◆ TASK STATEMENT ◆
Return the data below unchanged. Drop any pictures.
──────── ENTRIES SUPPLIED
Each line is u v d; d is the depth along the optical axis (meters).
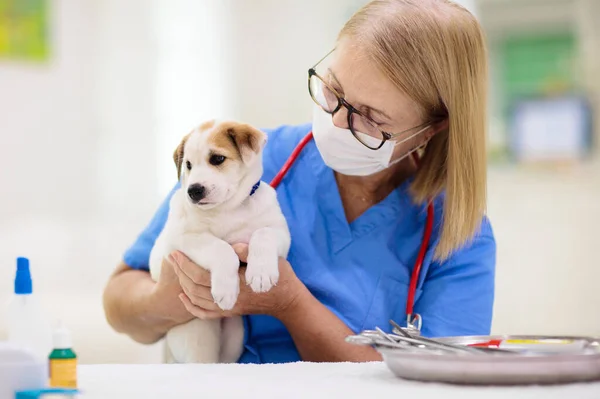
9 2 3.74
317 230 1.60
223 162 1.46
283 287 1.43
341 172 1.57
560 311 3.94
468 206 1.53
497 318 3.99
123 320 1.59
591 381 0.97
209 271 1.39
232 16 4.27
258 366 1.17
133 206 4.11
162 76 4.15
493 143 4.05
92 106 3.99
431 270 1.63
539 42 3.99
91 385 0.99
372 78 1.45
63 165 3.93
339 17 4.20
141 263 1.66
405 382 0.99
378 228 1.61
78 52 3.94
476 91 1.53
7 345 0.88
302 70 4.27
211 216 1.45
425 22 1.48
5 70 3.77
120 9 4.03
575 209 3.95
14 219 3.81
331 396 0.89
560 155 3.97
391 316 1.58
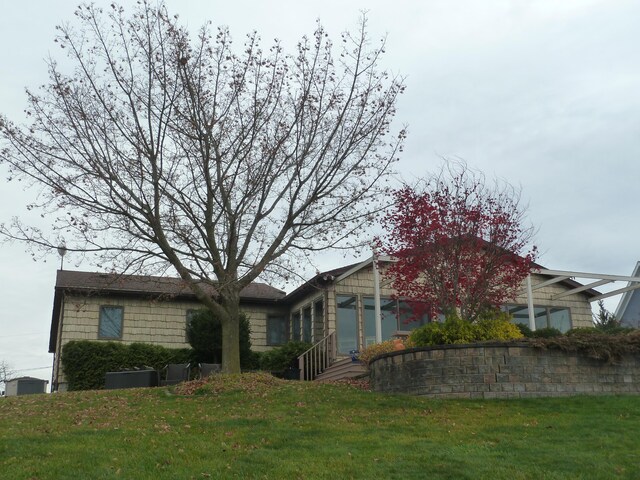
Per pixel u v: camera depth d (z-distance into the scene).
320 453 8.55
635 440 9.14
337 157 15.29
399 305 21.77
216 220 15.00
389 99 15.59
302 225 15.25
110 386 18.50
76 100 14.34
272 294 25.52
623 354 13.19
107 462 8.02
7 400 14.00
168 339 23.50
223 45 14.89
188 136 14.45
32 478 7.38
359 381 16.67
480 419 10.87
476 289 14.73
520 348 12.94
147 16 14.73
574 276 20.81
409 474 7.65
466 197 15.20
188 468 7.82
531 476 7.59
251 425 10.37
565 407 11.66
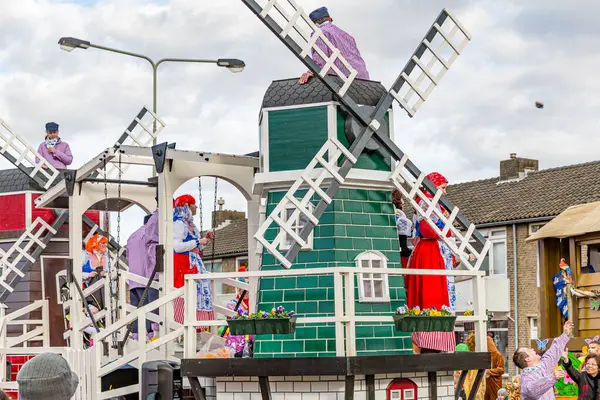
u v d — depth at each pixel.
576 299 17.67
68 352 17.80
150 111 23.48
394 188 16.20
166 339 16.67
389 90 15.64
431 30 15.90
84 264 21.25
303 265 15.30
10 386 18.73
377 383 14.69
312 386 14.38
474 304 15.55
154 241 19.11
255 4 14.74
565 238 18.38
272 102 15.98
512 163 40.84
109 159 18.44
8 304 22.81
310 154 15.66
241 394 14.78
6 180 23.39
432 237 15.84
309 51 15.41
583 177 38.06
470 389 17.31
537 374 13.44
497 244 38.28
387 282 15.42
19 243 22.03
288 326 14.07
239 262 45.66
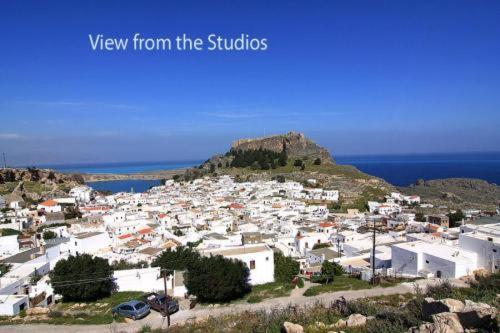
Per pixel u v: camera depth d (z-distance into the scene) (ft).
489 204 613.93
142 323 125.39
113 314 132.67
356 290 143.54
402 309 81.76
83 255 176.86
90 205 554.05
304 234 304.71
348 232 303.89
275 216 427.74
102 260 175.52
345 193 642.22
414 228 327.06
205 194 647.97
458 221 374.63
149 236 327.67
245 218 430.20
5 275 193.36
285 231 343.05
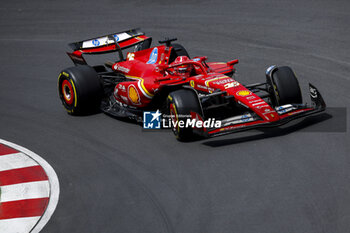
────────────────
◆ EXERCISE RESPONSE ◆
Each line is u v d; d is the depth along the optical axis (meters).
9 2 3.74
317 230 1.60
223 162 1.46
283 287 1.43
341 172 1.57
560 311 3.94
468 206 1.53
497 318 3.99
123 320 1.59
591 381 0.97
209 271 1.39
232 16 4.27
258 366 1.17
133 206 4.11
162 76 4.15
493 143 4.05
92 106 3.99
431 270 1.63
539 42 3.99
91 385 0.99
372 78 1.45
63 165 3.93
339 17 4.20
141 263 1.66
405 382 0.99
378 228 1.61
78 52 3.94
476 91 1.53
7 345 0.88
302 70 4.27
211 216 1.45
425 22 1.48
5 70 3.77
120 9 4.03
575 209 3.95
14 219 3.81
331 396 0.89
560 155 3.97
391 316 1.58
Per pixel u v: camera depth d (z-distance into the scene).
320 453 8.55
635 440 9.14
337 157 15.29
399 305 21.77
216 220 15.00
389 99 15.59
302 225 15.25
110 386 18.50
76 100 14.34
272 294 25.52
623 354 13.19
107 462 8.02
7 400 14.00
168 339 23.50
223 45 14.89
188 136 14.45
32 478 7.38
359 381 16.67
480 419 10.87
476 289 14.73
520 348 12.94
147 16 14.73
574 276 20.81
409 474 7.65
466 197 15.20
188 468 7.82
531 476 7.59
251 425 10.37
565 407 11.66
u v d — depth at each pixel.
576 299 17.67
68 352 17.80
150 111 23.48
394 188 16.20
166 339 16.67
389 90 15.64
431 30 15.90
84 264 21.25
303 265 15.30
10 386 18.73
377 383 14.69
312 386 14.38
474 304 15.55
154 241 19.11
255 4 14.74
565 238 18.38
272 102 15.98
512 163 40.84
109 159 18.44
8 304 22.81
310 154 15.66
241 394 14.78
6 180 23.39
432 237 15.84
309 51 15.41
583 177 38.06
470 389 17.31
537 374 13.44
497 244 38.28
387 282 15.42
19 243 22.03
288 326 14.07
239 262 45.66
Per pixel u v: camera depth d (z-distance into the scene) (ft).
489 204 613.93
142 323 125.39
113 314 132.67
356 290 143.54
402 309 81.76
83 255 176.86
90 205 554.05
304 234 304.71
348 232 303.89
275 216 427.74
102 260 175.52
345 193 642.22
414 228 327.06
205 194 647.97
458 221 374.63
149 236 327.67
245 218 430.20
5 275 193.36
285 231 343.05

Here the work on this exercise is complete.